■ Aim of the task
Everything except the pictures should be printed exactly as it appears in the records.
Content starts
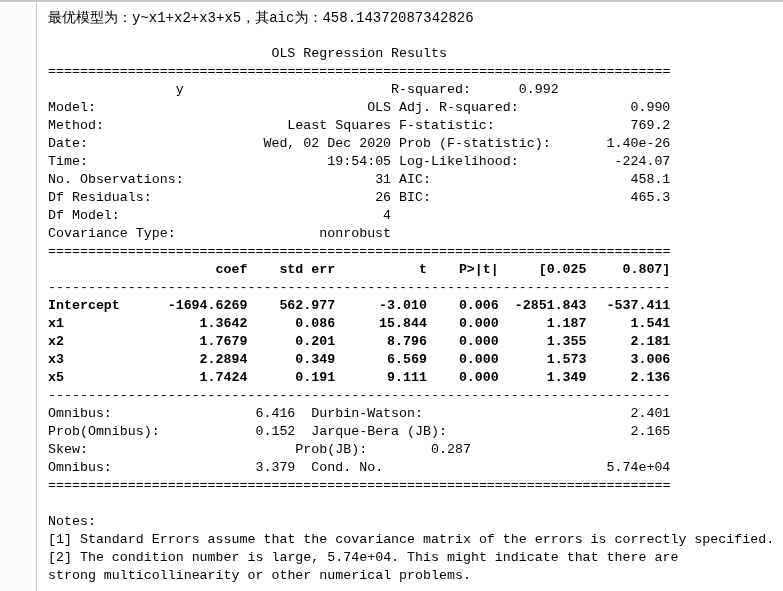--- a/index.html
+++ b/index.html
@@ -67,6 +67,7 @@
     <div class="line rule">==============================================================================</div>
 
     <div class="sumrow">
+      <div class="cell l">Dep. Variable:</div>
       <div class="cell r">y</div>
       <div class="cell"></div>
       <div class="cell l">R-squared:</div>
Content ends
■ Solved problem
--- a/index.html
+++ b/index.html
@@ -67,6 +67,7 @@
     <div class="line rule">==============================================================================</div>
 
     <div class="sumrow">
+      <div class="cell l">Dep. Variable:</div>
       <div class="cell r">y</div>
       <div class="cell"></div>
       <div class="cell l">R-squared:</div>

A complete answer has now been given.